- _What to do_
In the data below, one line contains "Подать заявку" and a later one contains "L'offre est terminée". Print both, with every line between them, exactly and alone.

- _Dataset entries_
-*-

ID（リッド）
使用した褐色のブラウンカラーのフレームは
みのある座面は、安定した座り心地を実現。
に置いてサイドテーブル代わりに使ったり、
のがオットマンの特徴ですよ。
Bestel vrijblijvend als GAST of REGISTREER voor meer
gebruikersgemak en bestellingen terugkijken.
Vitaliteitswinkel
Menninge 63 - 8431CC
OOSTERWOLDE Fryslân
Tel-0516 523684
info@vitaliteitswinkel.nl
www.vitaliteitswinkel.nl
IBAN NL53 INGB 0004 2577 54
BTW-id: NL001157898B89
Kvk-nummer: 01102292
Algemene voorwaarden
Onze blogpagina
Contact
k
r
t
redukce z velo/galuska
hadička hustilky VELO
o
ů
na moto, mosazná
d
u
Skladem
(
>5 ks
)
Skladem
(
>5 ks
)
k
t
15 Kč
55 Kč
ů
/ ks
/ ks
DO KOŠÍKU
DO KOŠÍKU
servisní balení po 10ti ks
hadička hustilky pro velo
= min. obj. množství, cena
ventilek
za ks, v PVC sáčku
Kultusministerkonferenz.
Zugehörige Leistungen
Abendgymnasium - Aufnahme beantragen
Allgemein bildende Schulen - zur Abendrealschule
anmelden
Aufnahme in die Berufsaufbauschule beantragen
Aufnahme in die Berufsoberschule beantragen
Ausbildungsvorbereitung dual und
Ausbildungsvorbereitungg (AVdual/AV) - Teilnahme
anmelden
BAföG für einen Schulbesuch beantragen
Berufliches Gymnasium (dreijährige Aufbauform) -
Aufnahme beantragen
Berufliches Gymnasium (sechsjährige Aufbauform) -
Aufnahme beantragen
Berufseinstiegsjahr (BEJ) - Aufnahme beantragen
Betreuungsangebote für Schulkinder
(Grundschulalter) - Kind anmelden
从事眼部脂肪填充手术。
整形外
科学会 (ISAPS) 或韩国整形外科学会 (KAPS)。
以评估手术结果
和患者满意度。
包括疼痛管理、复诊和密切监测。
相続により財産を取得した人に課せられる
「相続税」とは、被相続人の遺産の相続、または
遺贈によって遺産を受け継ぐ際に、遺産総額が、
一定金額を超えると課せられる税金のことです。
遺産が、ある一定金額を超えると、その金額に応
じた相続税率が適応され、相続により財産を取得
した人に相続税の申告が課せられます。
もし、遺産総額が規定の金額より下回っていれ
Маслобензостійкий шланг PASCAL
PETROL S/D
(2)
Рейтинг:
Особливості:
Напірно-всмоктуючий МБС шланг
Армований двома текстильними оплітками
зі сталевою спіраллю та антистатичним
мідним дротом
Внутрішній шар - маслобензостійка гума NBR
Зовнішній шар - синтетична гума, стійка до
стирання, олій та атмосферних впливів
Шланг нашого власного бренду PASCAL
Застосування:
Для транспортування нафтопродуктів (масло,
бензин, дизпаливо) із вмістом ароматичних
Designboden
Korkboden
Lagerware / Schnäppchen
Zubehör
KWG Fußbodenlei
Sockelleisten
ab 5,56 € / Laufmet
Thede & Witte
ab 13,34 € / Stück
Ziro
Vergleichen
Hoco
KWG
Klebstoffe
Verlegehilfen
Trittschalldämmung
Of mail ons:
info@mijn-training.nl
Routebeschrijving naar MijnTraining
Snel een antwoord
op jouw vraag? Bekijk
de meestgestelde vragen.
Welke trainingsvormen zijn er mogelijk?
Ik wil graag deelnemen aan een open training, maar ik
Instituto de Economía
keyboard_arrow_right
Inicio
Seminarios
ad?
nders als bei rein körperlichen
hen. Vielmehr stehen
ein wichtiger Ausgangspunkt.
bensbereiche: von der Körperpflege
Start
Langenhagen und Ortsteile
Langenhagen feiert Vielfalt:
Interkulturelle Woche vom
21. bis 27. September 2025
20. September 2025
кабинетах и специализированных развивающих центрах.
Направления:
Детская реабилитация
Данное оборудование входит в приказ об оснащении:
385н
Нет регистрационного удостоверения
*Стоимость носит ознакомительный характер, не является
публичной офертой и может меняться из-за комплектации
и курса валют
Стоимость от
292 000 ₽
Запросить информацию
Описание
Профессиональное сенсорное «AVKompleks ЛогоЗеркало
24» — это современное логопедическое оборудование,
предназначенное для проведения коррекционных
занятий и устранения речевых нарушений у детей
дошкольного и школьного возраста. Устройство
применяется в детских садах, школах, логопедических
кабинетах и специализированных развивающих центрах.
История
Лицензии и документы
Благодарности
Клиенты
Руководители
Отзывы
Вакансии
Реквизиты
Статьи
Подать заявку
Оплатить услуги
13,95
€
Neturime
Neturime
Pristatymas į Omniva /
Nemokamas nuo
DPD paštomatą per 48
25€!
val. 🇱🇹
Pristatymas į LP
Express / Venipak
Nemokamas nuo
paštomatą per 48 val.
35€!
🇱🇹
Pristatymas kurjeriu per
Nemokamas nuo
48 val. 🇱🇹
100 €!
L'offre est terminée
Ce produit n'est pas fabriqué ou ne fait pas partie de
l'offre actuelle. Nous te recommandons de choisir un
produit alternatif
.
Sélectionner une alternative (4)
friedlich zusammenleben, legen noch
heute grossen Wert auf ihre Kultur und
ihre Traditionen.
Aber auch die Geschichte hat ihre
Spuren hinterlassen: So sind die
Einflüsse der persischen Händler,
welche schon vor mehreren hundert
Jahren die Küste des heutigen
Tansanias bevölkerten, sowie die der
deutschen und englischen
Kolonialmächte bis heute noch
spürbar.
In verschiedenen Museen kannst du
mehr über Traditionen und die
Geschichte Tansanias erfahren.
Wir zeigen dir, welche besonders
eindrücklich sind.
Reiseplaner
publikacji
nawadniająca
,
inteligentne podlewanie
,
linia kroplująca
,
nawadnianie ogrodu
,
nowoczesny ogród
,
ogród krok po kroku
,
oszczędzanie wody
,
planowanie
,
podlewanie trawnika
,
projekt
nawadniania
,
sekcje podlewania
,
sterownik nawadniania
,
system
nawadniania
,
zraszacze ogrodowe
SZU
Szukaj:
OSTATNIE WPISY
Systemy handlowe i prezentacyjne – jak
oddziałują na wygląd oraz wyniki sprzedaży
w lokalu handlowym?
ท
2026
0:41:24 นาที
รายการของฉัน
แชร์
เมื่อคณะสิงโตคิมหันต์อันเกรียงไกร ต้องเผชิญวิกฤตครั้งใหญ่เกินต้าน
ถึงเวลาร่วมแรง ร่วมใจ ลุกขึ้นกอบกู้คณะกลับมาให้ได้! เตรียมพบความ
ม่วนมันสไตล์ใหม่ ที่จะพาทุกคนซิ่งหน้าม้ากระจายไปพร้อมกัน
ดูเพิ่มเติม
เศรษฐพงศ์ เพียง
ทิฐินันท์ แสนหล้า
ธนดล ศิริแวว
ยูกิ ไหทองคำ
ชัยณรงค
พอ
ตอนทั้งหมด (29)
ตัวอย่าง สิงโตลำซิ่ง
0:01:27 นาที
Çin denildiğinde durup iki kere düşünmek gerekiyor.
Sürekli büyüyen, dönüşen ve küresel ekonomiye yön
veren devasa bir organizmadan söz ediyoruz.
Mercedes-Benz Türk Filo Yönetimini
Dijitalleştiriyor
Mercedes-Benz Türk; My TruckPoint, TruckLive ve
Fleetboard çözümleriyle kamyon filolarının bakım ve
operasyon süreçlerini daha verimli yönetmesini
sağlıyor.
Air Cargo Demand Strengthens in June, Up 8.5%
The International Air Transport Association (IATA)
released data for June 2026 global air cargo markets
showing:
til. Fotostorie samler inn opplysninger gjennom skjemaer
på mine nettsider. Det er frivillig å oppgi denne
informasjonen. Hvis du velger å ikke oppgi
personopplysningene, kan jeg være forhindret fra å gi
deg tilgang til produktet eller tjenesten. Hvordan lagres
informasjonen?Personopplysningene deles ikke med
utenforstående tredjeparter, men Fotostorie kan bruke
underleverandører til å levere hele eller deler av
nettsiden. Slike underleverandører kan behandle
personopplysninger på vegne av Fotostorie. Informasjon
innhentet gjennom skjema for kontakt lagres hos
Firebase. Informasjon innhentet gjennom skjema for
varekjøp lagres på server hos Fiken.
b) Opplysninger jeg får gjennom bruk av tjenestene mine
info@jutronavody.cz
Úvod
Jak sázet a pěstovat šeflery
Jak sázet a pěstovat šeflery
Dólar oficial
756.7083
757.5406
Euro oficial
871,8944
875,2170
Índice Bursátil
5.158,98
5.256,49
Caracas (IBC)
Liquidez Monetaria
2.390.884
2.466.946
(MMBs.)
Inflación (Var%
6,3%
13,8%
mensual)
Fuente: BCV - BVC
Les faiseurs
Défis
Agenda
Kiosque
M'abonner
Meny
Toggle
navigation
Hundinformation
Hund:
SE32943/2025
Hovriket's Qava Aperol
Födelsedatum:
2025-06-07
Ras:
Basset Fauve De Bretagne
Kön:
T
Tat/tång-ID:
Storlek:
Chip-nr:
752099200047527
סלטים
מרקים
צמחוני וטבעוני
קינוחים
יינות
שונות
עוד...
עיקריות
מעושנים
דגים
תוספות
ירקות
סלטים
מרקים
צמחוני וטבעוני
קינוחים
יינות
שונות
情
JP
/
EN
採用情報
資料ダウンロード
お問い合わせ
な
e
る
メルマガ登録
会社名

-*-

- _Response_
Подать заявку
Оплатить услуги
13,95
€
Neturime
Neturime
Pristatymas į Omniva /
Nemokamas nuo
DPD paštomatą per 48
25€!
val. 🇱🇹
Pristatymas į LP
Express / Venipak
Nemokamas nuo
paštomatą per 48 val.
35€!
🇱🇹
Pristatymas kurjeriu per
Nemokamas nuo
48 val. 🇱🇹
100 €!
L'offre est terminée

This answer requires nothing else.